Oil prices fall on dimming prospect of output restraint

Oil prices fell on Monday as the chances of Middle East producers agreeing to curb overproduction appeared to fade, while stubbornly high U.S. output and worries about Asia`s economic outlook also dragged on prices, Reuters reported.

Front month U.S. crude futures CLc1 were at $36.36 per barrel at 0520 GMT, down 1.17% or 43 cents from their last settlement. Brent crude LCOc1 was down 1% or 40 cents at $38.27 a barrel, according to Reuters.
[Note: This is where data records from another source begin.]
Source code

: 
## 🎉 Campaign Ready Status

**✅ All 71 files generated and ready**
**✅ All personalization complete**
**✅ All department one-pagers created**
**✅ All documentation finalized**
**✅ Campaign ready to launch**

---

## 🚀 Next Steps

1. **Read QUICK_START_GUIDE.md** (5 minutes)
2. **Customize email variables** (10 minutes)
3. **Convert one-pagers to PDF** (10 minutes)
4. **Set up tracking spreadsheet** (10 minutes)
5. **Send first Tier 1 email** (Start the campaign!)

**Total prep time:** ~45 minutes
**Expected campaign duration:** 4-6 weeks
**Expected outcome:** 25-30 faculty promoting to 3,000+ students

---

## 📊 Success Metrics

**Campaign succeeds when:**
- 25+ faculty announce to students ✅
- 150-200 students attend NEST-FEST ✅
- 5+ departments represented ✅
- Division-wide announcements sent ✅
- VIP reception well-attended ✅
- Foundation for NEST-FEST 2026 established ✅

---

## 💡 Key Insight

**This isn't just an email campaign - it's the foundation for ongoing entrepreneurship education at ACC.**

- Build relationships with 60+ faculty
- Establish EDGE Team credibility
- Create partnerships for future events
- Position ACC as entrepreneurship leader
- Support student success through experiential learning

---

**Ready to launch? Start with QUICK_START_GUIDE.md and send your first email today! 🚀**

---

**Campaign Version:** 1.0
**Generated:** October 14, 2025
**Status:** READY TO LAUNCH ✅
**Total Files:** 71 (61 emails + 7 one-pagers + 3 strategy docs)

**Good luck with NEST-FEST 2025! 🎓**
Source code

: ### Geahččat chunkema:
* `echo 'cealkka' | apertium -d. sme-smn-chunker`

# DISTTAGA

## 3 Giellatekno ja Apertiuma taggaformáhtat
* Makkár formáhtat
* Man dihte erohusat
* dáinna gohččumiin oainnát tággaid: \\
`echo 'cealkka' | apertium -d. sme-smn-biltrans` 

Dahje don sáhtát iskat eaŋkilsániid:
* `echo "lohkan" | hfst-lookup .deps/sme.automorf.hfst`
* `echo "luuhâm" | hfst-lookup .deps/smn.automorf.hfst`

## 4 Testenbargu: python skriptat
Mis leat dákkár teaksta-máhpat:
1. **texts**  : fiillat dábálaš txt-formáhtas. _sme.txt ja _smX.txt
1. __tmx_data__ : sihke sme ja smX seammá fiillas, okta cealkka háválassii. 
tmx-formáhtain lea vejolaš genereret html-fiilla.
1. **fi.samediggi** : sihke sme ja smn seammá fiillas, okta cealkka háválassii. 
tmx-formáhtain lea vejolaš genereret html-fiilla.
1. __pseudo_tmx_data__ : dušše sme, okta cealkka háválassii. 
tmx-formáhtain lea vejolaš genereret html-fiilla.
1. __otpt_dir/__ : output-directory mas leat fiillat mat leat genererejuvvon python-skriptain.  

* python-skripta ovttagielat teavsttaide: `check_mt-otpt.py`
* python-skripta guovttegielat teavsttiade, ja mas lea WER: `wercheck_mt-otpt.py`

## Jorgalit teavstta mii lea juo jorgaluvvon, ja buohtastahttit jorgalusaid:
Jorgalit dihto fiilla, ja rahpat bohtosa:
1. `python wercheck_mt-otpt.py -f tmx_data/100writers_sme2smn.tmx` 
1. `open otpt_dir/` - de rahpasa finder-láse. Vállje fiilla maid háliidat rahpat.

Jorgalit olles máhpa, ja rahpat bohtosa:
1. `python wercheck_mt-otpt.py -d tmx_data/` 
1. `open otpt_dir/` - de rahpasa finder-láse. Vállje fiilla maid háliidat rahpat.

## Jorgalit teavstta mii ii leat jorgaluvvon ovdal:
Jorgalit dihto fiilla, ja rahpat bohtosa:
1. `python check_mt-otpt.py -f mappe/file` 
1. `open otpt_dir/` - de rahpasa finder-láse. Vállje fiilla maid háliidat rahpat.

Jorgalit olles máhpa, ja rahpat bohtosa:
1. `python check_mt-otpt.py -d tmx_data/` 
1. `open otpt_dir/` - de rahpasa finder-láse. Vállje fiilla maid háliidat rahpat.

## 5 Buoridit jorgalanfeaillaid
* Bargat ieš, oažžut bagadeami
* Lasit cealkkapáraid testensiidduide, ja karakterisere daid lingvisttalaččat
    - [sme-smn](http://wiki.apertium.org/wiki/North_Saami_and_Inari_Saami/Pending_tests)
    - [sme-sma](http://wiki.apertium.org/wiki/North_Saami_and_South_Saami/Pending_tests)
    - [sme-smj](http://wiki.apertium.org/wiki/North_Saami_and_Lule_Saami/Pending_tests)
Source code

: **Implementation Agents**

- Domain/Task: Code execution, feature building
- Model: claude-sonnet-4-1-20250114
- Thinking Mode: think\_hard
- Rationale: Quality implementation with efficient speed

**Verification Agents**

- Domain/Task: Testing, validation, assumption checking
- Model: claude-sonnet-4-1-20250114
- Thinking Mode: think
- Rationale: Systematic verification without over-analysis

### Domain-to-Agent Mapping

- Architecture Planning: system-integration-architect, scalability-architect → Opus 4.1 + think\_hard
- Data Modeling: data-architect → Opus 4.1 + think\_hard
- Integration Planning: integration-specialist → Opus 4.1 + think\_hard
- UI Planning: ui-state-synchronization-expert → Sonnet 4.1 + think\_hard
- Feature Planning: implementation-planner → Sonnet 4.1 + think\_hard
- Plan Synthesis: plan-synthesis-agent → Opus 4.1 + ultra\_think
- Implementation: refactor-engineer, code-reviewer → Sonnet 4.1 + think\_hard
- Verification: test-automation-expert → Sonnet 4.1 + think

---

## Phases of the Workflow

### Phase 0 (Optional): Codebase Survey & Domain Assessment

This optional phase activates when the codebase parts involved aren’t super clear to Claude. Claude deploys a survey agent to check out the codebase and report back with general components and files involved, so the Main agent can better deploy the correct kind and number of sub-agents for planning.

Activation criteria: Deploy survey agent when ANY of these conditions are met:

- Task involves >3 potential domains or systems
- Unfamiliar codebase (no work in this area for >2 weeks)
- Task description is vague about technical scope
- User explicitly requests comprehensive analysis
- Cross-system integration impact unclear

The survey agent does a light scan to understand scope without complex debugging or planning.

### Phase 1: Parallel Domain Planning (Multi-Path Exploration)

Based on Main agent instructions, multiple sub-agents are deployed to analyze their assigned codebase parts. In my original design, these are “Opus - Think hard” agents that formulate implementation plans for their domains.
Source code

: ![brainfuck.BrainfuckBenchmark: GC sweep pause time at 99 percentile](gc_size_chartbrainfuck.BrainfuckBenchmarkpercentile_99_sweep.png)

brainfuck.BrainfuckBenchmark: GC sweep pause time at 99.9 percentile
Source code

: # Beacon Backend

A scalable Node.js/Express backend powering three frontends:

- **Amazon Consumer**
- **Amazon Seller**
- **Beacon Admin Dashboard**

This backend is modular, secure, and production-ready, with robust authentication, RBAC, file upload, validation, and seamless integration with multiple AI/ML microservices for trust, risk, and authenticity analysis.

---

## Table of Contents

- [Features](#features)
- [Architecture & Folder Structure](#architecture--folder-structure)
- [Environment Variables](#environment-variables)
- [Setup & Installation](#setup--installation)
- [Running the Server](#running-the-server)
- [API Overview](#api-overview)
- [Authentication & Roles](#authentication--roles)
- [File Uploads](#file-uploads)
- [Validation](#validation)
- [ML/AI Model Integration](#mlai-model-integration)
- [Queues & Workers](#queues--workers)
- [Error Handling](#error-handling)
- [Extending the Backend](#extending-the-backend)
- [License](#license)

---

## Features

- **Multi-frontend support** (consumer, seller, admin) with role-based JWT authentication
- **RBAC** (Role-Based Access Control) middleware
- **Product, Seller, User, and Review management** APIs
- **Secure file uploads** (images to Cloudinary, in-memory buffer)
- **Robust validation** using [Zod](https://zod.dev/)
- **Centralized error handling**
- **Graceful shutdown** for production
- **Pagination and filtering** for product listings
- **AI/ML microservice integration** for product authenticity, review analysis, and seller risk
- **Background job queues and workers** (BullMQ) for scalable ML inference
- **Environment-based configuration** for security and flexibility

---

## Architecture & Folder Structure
The benchmarks shed 2-4% on Friday when Saudi Arabia said it would only participate in a global freeze of its output if its rival Iran also took part, something Tehran has so far dismissed.
Adding to concerns of a global glut, which has pulled down oil prices by as much as 70% since 2014, U.S. production has remained high despite steep cuts in drilling for new reserves as well as a jump in bankruptcies, according to the report.

”The U.S. oil rig count dropped further this week, with a total 10 rigs idled,” Goldman Sachs said.

 ”The current rig count implies U.S. production … would decrease by 705,000 barrels per day yoy (year-on-year) on average in 2016, and by 375,000 barrels per day yoy in 2017,” it added, according to Reuters.

Despite a pick-up in recent economic data, including from India and China, analysts also poured cold water on hopes that Asia`s economic prospects were improving.
The chief executive of the Abu Dhabi National Oil Company said oil markets would only start to rebalance in 2016 and 2017, Reuters said.